A quarter of a million have died in Colombia’s war, the large majority of them at the hands of the army, police and government-linked paramilitaries. Five million have been forced from their homes. Although the violence is down from its peak, the killing of human rights and union activists has actually increased in the past year.
One of those jailed is the trade union and opposition leader Huber Ballesteros, arrested last year as he was about to travel to Britain to address the Trades Union Congress. Speaking in La Picota prison in Bogotá last week, Ballesteros told me: “There is no democracy in Colombia, we are confronting a dictatorship with a democratic face.”
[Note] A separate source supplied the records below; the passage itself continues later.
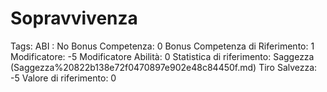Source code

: # Sopravvivenza

Tags: ABI
: No
Bonus Competenza: 0
Bonus Competenza di Riferimento: 1
Modificatore: -5
Modificatore  Abilità: 0
Statistica di riferimento: Saggezza (Saggezza%20822b138e72f0470897e902e48c84450f.md)
Tiro Salvezza: -5
Valore di riferimento: 0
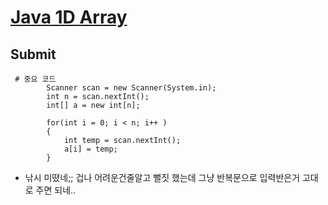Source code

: # [Java 1D Array]

## Submit
<pre><code> # 중요 코드
        Scanner scan = new Scanner(System.in);
        int n = scan.nextInt();
        int[] a = new int[n];

        for(int i = 0; i < n; i++ )
        {
            int temp = scan.nextInt();
            a[i] = temp;
        }
</code></pre>
- 낚시 미뗬네;; 겁나 어려운건줄알고 뻘짓 했는데 그냥 반복문으로 입력반은거 고대로 주면 되네..  

[Java 1D Array]: https://www.hackerrank.com/challenges/java-1d-array-introduction/problem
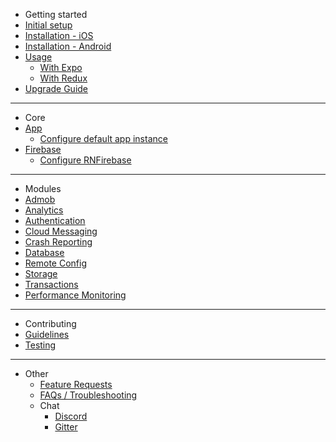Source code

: - Getting started
 - [Initial setup](/initial-setup)
 - [Installation - iOS](/installation-ios)
 - [Installation - Android](/installation-android)
 - [Usage](/usage)
   - [With Expo](/faq/expo)
   - [With Redux](/redux)
 - [Upgrade Guide](/migration-guide)

---

- Core
 - [App](/core/app)
   - [Configure default app instance](/core/config-default-app)
 - [Firebase](/core/firebase)
    - [Configure RNFirebase](/core/config-rnfirebase)

---

- Modules
 - [Admob](/modules/admob)
 - [Analytics](/modules/analytics)
 - [Authentication](/modules/authentication)
 - [Cloud Messaging](/modules/cloud-messaging)
 - [Crash Reporting](/modules/crash)
 - [Database](/modules/database)
 - [Remote Config](/modules/config)
 - [Storage](/modules/storage)
 - [Transactions](/modules/transactions)
 - [Performance Monitoring](/modules/perf)

---

- Contributing
 - [Guidelines](/contributing/guidelines)
 - [Testing](/contributing/testing)

---

- Other
  - [Feature Requests](https://react-native-firebase.canny.io/feature-requests)
  - [FAQs / Troubleshooting](/faqs)
  - Chat
    - [Discord](https://discord.gg/t6bdqMs)
    - [Gitter](https://gitter.im/invertase/react-native-firebase)
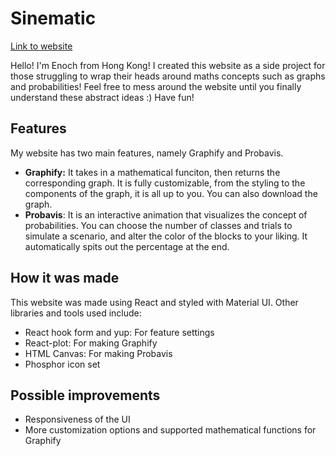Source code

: # Sinematic
[Link to website](https://sinematic.vercel.app)

Hello! I'm Enoch from Hong Kong! I created this website as a side project for those struggling to wrap their heads around maths concepts
such as graphs and probabilities! Feel free to mess around the website until you finally understand these abstract ideas :) Have fun!

## Features

My website has two main features, namely Graphify and Probavis.

- **Graphify:**
It takes in a mathematical funciton, then returns the corresponding graph. It is fully customizable, from the styling to the components of the graph, it is all up to you. You can also download the graph.
- **Probavis**:
It is an interactive animation that visualizes the concept of probabilities. You can choose the number of classes and trials to simulate a scenario, and alter the color of the blocks to your liking. It automatically spits out the percentage at the end.

## How it was made

This website was made using React and styled with Material UI. Other libraries and tools used include:
- React hook form and yup: For feature settings
- React-plot: For making Graphify
- HTML Canvas: For making Probavis
- Phosphor icon set

## Possible improvements

- Responsiveness of the UI
- More customization options and supported mathematical functions for Graphify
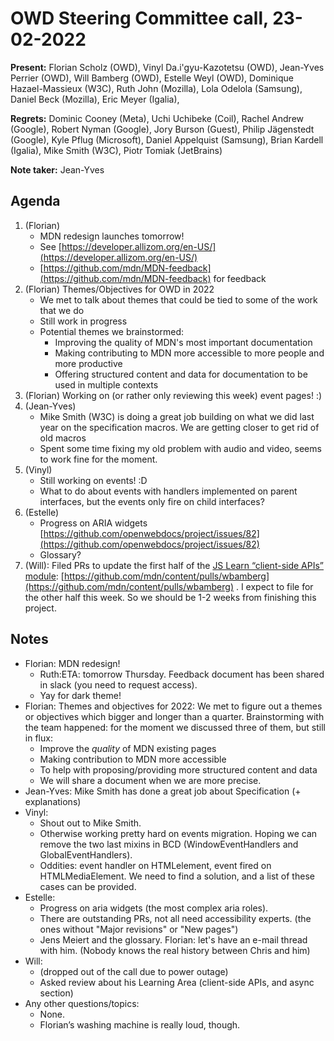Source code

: # OWD Steering Committee call, 23-02-2022

**Present:** Florian Scholz (OWD), Vinyl Da.i'gyu-Kazotetsu (OWD), Jean-Yves Perrier (OWD), Will Bamberg (OWD), Estelle Weyl (OWD), Dominique Hazael-Massieux (W3C), Ruth John (Mozilla), Lola Odelola (Samsung), Daniel Beck (Mozilla),  Eric Meyer (Igalia),

**Regrets:** Dominic Cooney (Meta), Uchi Uchibeke (Coil), Rachel Andrew (Google),  Robert Nyman (Google), Jory Burson (Guest), Philip Jägenstedt (Google), Kyle Pflug (Microsoft), Daniel Appelquist (Samsung), Brian Kardell (Igalia), Mike Smith (W3C), Piotr Tomiak (JetBrains)

**Note taker:**  Jean-Yves

## Agenda

1. (Florian)
    - MDN redesign launches tomorrow!
    - See [https://developer.allizom.org/en-US/](https://developer.allizom.org/en-US/) 
    - [https://github.com/mdn/MDN-feedback](https://github.com/mdn/MDN-feedback) for feedback
2. (Florian) Themes/Objectives for OWD in 2022
    - We met to talk about themes that could be tied to some of the work that we do
    - Still work in progress
    - Potential themes we brainstormed:
        - Improving the quality of MDN's most important documentation
        - Making contributing to MDN more accessible to more people and more productive
        - Offering structured content and data for documentation to be used in multiple contexts
3. (Florian) Working on (or rather only reviewing this week) event pages! :)
4. (Jean-Yves)
    - Mike Smith (W3C) is doing a great job building on what we did last year on the specification macros. We are getting closer to get rid of old macros
    - Spent some time fixing my old problem with audio and video, seems to work fine for the moment.
5. (Vinyl)
    - Still working on events!  :D
    - What to do about events with handlers implemented on parent interfaces, but the events only fire on child interfaces?
6. (Estelle)
    - Progress on ARIA widgets [https://github.com/openwebdocs/project/issues/82](https://github.com/openwebdocs/project/issues/82) 
    - Glossary?
7. (Will): Filed PRs to update the first half of the [JS Learn “client-side APIs” module](https://developer.mozilla.org/en-US/docs/Learn/JavaScript/Client-side_web_APIs): [https://github.com/mdn/content/pulls/wbamberg](https://github.com/mdn/content/pulls/wbamberg) . I expect to file for the other half this week. So we should be 1-2 weeks from finishing this project. 


## Notes

* Florian: MDN redesign! 
    * Ruth:ETA: tomorrow Thursday. Feedback document has been shared in slack (you need to request access).
    * Yay for dark theme!
* Florian: Themes and objectives for 2022: We met to figure out a themes or objectives which bigger and longer than a quarter. Brainstorming with the team happened: for the moment we discussed three of them, but still in flux: 
    * Improve the _quality_ of MDN existing pages 
    * Making contribution to MDN more accessible
    * To help with proposing/providing more structured content and data
    * We will share a document when we are more precise.
* Jean-Yves: Mike Smith has done a great job about Specification (+ explanations)
* Vinyl: 
    * Shout out to Mike Smith. 
    * Otherwise working pretty hard on events migration. Hoping we can remove the two last mixins in BCD (WindowEventHandlers and GlobalEventHandlers).
    * Oddities: event handler on HTMLelement, event fired on HTMLMediaElement. We need to find a solution, and a list of these cases can be provided.
* Estelle: 
    * Progress on aria widgets (the most complex aria roles). 
    * There are outstanding PRs, not all need accessibility experts. (the ones without "Major revisions" or "New pages")
    * Jens Meiert and the glossary. Florian: let's have an e-mail thread with him. (Nobody knows the real history between Chris and him)
* Will:
    * (dropped out of the call due to power outage)
    * Asked review about his Learning Area (client-side APIs, and async section)
* Any other questions/topics:
    * None.
    * Florian’s washing machine is really loud, though.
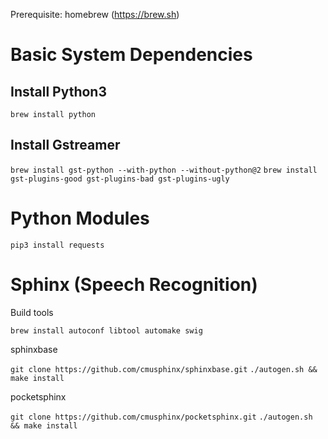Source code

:Prerequisite: homebrew (https://brew.sh)

# Basic System Dependencies

## Install Python3

`brew install python`

## Install Gstreamer

`brew install gst-python --with-python --without-python@2`
`brew install gst-plugins-good gst-plugins-bad gst-plugins-ugly`

# Python Modules

`pip3 install requests`

# Sphinx (Speech Recognition)

Build tools

`brew install autoconf libtool automake swig`

sphinxbase

`git clone https://github.com/cmusphinx/sphinxbase.git`
`./autogen.sh && make install`

pocketsphinx

`git clone https://github.com/cmusphinx/pocketsphinx.git`
`./autogen.sh && make install`
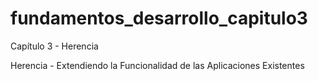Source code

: # fundamentos_desarrollo_capitulo3

Capítulo 3 - Herencia

Herencia - Extendiendo la Funcionalidad de las Aplicaciones Existentes
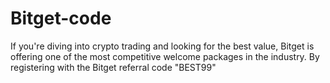 # Bitget-code
If you're diving into crypto trading and looking for the best value, Bitget is offering one of the most competitive welcome packages in the industry. By registering with the Bitget referral code "BEST99"
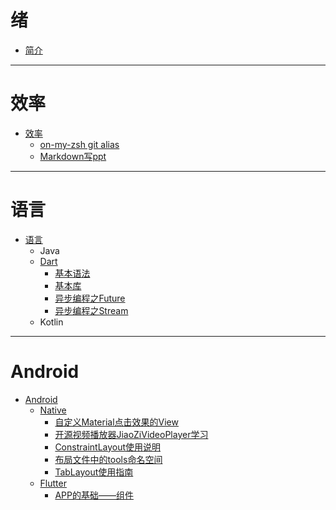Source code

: # 绪
* [简介](README.md)

--------

# 效率

* [效率](效率/README.md)
   * [on-my-zsh git alias](效率/git-alias.md)
   * [Markdown写ppt](效率/markdown_write_ppt.md)
--------

# 语言

* [语言](语言/README.md)
   * Java
   * [Dart](语言/Dart/README.md)
       * [基本语法](语言/Dart/基本语法.md)
       * [基本库](语言/Dart/基本库.md)
       * [异步编程之Future](语言/Dart/异步编程之Future.md)
       * [异步编程之Stream](语言/Dart/异步编程之Stream.md)
   * Kotlin

------

# Android
* [Android](Android/README.md)
   * [Native](Android/Native/README.md)
     * [自定义Material点击效果的View](/Android/Native/自定义Material点击效果的View.md)
     * [开源视频播放器JiaoZiVideoPlayer学习](/Android/Native/开源视频播放器JiaoZiVideoPlayer学习.md)
     * [ConstraintLayout使用说明](/Android/Native/ConstraintLayout使用说明.md)
     * [布局文件中的tools命名空间](/Android/Native/布局文件中的tools命名空间.md)
     * [TabLayout使用指南](/Android/Native/TabLayout使用指南.md)
   * [Flutter](Android/Flutter/README.md)
     * [APP的基础——组件](Android/Flutter/APP的基础——组件.md)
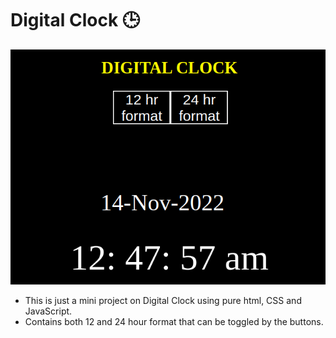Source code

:# Digital Clock :clock3:
![DigiCLockImage](https://github.com/Neeltyper001/digitalClock/blob/B1/pageImage.png)
- This is just a mini project on Digital Clock using pure html, CSS and JavaScript.
- Contains both 12 and 24 hour format that can be toggled by the buttons.
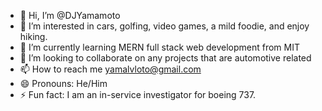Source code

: - 👋 Hi, I’m @DJYamamoto
- 👀 I’m interested in cars, golfing, video games, a mild foodie, and enjoy hiking.
- 🌱 I’m currently learning MERN full stack web development from MIT
- 💞️ I’m looking to collaborate on any projects that are automotive related 
- 📫 How to reach me yamalvloto@gmail.com
- 😄 Pronouns: He/Him
- ⚡ Fun fact: I am an in-service investigator for boeing 737. 

<!---
DJYamamoto/DJYamamoto is a ✨ special ✨ repository because its `README.md` (this file) appears on your GitHub profile.
You can click the Preview link to take a look at your changes.
--->
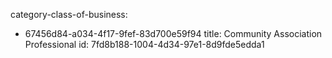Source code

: category-class-of-business:
  - 67456d84-a034-4f17-9fef-83d700e59f94
title: Community Association Professional
id: 7fd8b188-1004-4d34-97e1-8d9fde5edda1
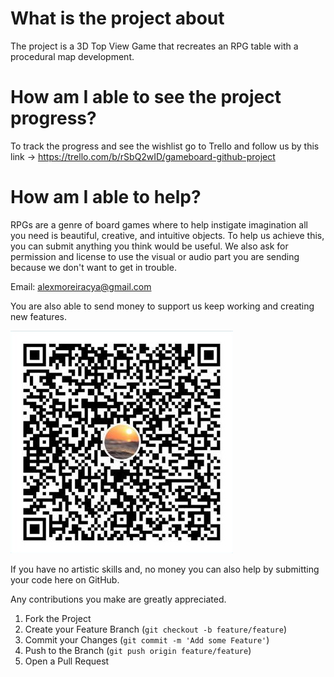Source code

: # What is the project about
The project is a 3D Top View Game that recreates an RPG table with a procedural map development.


# How am I able to see the project progress?
To track the progress and see the wishlist go to Trello and follow us by this link -> https://trello.com/b/rSbQ2wID/gameboard-github-project

# How am I able to help?
RPGs are a genre of board games where to help instigate imagination all you need is beautiful, creative, and intuitive objects. To help us achieve this, you can submit anything you think would be useful. We also ask for permission and license to use the visual or audio part you are sending because we don't want to get in trouble.

Email: alexmoreiracya@gmail.com

You are also able to send money to support us keep working and creating new features.

![Donate](donate.jpeg)

If you have no artistic skills and, no money you can also help by submitting your code here on GitHub.

Any contributions you make are greatly appreciated.

1. Fork the Project
2. Create your Feature Branch (`git checkout -b feature/feature`)
3. Commit your Changes (`git commit -m 'Add some Feature'`)
4. Push to the Branch (`git push origin feature/feature`)
5. Open a Pull Request
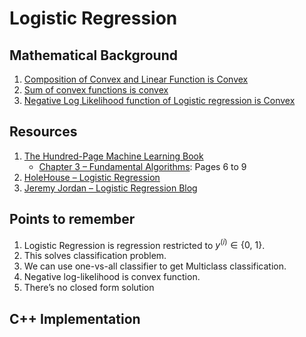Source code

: # Logistic Regression

## Mathematical Background

1. [Composition of Convex and Linear Function is Convex](https://math.stackexchange.com/a/654444/777826)
2. [Sum of convex functions is convex](https://math.stackexchange.com/a/1370248/777826)
3. [Negative Log Likelihood function of Logistic regression is Convex](https://math.stackexchange.com/a/2406129/777826)

## Resources

1. [The Hundred-Page Machine Learning Book](http://themlbook.com/wiki/doku.php)
   - [Chapter 3 – Fundamental Algorithms](http://bit.ly/theMLbook-Chapter-3): Pages 6 to 9
2. [HoleHouse – Logistic Regression](http://www.holehouse.org/mlclass/06_Logistic_Regression.html)
3. [Jeremy Jordan – Logistic Regression Blog](https://www.jeremyjordan.me/logistic-regression/)

## Points to remember

1. Logistic Regression is regression restricted to $y^{(i)}\in \{ 0,\ 1\}$.
2. This solves classification problem.
3. We can use one-vs-all classifier to get Multiclass classification.
4. Negative log-likelihood is convex function.
5. There’s no closed form solution

## C++ Implementation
Seumas Milne is just whining the Colombians do not tolerate Leftist trouble makers. They either jail or put bullets in heads of Leftist filth. I have predicted here on this blog, that an anti-Colombia campaign will begin. The NGOs will begin in social media and Lefty blogs to put sob stories about how mean the Colombians are.
The real reason Colombia will be demonized is becasue it is a Latin America success story. What the anti-Colombian critics will soon realize, that Colombians don’t put up with insults and many of the critics will end up dead.
Colombia is proof that free markets combined with rule of law and National Unity leads to success. Funny, that’s how America used to be before our 2 major parties decided to divide Americans for political purposes! I wish the American Right would support their ideological brethren in Colombia, but I will not hold my breath.